:: EXTRACT PROVIDED

Covid-19: Sunset of opportunities or sunrise for many?

Friday June 11 2021

Author,Mr Augustine Bahemuka. PHOTOT/FILE.


There is probably no sole situation in our living memory that forced the world into a state of paralysis and quagmire with the gravity that the coronavirus did in 2020. In terms of impact on modus operandi of the world, Covid-19 isarguably comparable to World War II, and Cold War, which spanned for over four decades.

Nearly all aspects of human activity and sectors of society have been affected by the pandemic ranging from our economies, livelihoods and communities to agriculture and environment. Scientifically proven guidelines designed to mitigate disease spread became global jargons: physical distance, washing hands and using alcohol-based hand sanitisers, etc. Even as we are more than one year into the pandemic, its net-effect and outlook of the post-Covid-19 world are still unpredictable. I present here some of the ways in which Covid-19 shut doors to a myriad of opportunities while opening doors to a range of others.

Business and technology: For many businesses, Covid-19 served as the biggest test of their resilience and flexibility. With dropped sales and lack of capital to keep afloat, a host of businesses were gravely affected and millions of folks rendered jobless globally. Flexibility and digitalisation of services and products seemed inescapable as virtual offices replaced the traditional physical office spaces; and business adopted online solutions for making orders, sales and deliveries.

Remote work has since become more preferable to many people for various reasons, top of which is that it saves time since there is no commuting involved, hence creating room for running other ‘hustles’. In fact, a survey of 1,000 employees carried out last month in the US revealed that 39 per cent of participants would quit their jobs “if their employers weren’t flexible about remote work”. Even as digital transformation and remote work have increased productivity in many firms, some [human] attributes such as, organisational culture, interpersonal relationships and learning from colleagues stand to be compromised.

Education and healthcare: Covid-19 also tested the countries thatpride in their healthcare systems as many were overwhelmed by the burgeoning numbers of patients. In Africa, cases of Covid-19 and related deaths in no way reflected the grim predictions made by “scientists and experts”. 
However, as a continent whose healthcare systems are inadequate and over stretched, Covid-19 could only worsen an already dire situation.

::::
:: RECORDS SHOWN

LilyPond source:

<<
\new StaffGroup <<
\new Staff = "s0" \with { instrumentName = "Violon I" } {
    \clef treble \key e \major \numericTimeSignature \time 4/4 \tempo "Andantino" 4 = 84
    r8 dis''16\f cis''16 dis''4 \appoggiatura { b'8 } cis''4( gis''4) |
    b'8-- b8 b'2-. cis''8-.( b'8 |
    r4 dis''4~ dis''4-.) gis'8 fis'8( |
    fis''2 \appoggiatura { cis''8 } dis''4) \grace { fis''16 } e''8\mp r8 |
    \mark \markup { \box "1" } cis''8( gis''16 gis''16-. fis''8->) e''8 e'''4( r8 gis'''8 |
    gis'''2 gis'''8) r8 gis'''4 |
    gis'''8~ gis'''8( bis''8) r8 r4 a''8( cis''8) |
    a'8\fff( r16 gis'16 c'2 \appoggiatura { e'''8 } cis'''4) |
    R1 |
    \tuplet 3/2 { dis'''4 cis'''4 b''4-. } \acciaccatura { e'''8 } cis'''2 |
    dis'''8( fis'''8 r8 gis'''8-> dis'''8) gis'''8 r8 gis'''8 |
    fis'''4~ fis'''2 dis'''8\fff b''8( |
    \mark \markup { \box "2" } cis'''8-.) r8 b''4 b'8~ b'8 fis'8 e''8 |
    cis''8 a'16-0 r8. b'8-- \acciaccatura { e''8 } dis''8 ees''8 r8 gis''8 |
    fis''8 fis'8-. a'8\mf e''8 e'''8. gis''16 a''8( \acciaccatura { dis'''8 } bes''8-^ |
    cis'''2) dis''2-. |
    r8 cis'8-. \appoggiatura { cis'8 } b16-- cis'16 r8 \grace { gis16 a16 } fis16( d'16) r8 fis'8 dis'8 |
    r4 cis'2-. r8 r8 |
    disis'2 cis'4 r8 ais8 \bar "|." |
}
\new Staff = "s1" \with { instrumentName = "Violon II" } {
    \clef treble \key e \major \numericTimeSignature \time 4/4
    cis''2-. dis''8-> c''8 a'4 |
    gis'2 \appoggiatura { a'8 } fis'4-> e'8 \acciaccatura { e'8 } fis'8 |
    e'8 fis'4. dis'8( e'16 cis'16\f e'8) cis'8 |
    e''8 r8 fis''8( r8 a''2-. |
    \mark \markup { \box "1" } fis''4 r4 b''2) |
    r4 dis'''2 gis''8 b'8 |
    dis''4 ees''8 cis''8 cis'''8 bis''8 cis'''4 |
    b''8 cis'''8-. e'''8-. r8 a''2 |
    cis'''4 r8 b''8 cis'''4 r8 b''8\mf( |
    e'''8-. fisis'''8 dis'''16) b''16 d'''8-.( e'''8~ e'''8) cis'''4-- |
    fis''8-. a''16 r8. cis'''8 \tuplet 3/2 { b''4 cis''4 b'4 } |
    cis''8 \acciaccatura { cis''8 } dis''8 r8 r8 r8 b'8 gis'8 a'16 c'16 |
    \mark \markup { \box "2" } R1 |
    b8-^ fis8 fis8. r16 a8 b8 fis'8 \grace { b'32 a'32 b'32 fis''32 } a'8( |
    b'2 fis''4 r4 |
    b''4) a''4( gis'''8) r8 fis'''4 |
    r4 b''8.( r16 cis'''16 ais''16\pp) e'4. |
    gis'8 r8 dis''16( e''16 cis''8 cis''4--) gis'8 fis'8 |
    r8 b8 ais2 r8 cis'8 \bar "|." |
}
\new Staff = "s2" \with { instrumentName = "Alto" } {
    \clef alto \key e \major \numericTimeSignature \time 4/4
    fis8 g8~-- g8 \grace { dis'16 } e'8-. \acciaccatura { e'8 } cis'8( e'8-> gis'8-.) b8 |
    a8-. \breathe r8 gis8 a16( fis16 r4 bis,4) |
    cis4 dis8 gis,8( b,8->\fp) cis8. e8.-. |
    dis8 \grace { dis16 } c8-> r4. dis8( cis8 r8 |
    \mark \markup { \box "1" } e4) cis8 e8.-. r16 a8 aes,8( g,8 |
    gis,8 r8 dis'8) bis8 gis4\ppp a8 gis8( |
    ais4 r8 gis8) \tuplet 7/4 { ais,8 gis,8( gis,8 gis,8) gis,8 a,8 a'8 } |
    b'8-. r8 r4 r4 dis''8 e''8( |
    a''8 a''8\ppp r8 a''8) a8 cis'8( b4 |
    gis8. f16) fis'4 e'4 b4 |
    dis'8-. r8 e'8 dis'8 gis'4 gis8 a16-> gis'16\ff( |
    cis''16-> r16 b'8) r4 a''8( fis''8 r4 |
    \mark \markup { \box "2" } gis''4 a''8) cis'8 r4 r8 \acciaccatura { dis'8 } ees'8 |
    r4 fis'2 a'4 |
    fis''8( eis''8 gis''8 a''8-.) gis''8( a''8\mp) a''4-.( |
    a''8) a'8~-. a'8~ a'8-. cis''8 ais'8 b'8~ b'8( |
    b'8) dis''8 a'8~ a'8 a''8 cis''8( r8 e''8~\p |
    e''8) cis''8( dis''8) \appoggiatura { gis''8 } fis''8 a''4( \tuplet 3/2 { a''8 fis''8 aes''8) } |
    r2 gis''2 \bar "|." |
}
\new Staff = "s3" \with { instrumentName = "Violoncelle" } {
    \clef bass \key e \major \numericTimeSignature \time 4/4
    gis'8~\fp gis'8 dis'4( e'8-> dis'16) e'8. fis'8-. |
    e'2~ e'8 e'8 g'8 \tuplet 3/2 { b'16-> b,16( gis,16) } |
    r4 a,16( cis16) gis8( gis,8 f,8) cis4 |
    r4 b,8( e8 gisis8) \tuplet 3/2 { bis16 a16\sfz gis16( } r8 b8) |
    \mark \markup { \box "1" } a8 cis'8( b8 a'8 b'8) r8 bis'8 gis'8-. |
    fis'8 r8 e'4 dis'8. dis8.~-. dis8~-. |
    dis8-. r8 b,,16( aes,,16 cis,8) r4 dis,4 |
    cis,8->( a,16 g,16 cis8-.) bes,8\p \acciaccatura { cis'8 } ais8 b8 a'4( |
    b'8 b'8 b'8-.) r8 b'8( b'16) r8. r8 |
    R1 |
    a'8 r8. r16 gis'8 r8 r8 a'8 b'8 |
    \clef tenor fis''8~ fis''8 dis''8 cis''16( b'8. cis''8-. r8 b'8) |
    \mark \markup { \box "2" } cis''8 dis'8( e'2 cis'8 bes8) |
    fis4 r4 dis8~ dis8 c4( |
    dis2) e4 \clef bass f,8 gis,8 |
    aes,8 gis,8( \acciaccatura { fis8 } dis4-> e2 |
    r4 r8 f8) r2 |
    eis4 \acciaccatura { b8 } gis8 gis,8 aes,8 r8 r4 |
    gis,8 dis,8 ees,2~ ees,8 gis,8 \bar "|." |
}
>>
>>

::::

▶ [WORK TO COMPLETE]
1: The Covid-19 article names the areas of human activity and society that the pandemic affected. List every one of them.
2: Answer these questions about the Covid-19 article:
(a) Which two historical events does the writer compare Covid-19 to in terms of its impact?
(b) What share of the surveyed US employees said they would quit if their employers weren't flexible about remote work?
(c) According to the article, how did Covid-19 cases and deaths in Africa compare with what "scientists and experts" had predicted?
3: Write the next part of the Covid-19 article, continuing from its last sentence.
The listing is separate material and has no connection to the article.

▶ [RESULTS IN ORDER]
1: Economies, livelihoods, communities, agriculture, and environment.

2:
(a) World War II and the Cold War.
(b) 39 per cent.
(c) They in no way reflected the grim predictions.

3:
The biggest opportunity posed by the pandemic would logically be for African governments to invest in healthcare in order to enhance health and safety of their citizenry. However, given that past epidemics such as Cholera and Ebola and rising cases of cancer have not driven the point home, I remain hesitant that Covid-19 will! 
In Uganda, the second wave of Covid-19 seems to have slipped through the door as the political temperatures cooled and elected political leaders dined and took their oaths of office. 


Consequently, a partial lockdown became inevitable. Of great concern is the impact continually made on learners, whose education schedules have been greatly interrupted. 
Unfortunately, this might as well bring down the curtains of education for a significant number of learners!
Faith and belief: For some believers, public worship is very essential as it gives them an opportunity to experience the divine presence as a community. For others still, including our good President, God is omnipresent and so can be worshipped from anywhere. Covid-19 has certainly driven the latter’s position home as places of public worship are closed during lockdown.

The Second Vatican Council (1962-65), another landmark event in the Catholic Church, overly emphasised the notion of public participation for believers. 
However, the Church was forced to adopt virtual worship as the new normal though only for the meantime. Akin to the experience of the Babylonian exile where Israelites had to unlearn that the Temple was the only place for true worship, John 4:23 comes alive for believers today that “true worshippers will worship the Father in spirit and truth”.

Augustine Bahemuka is a peace practitioner based in Nairobi.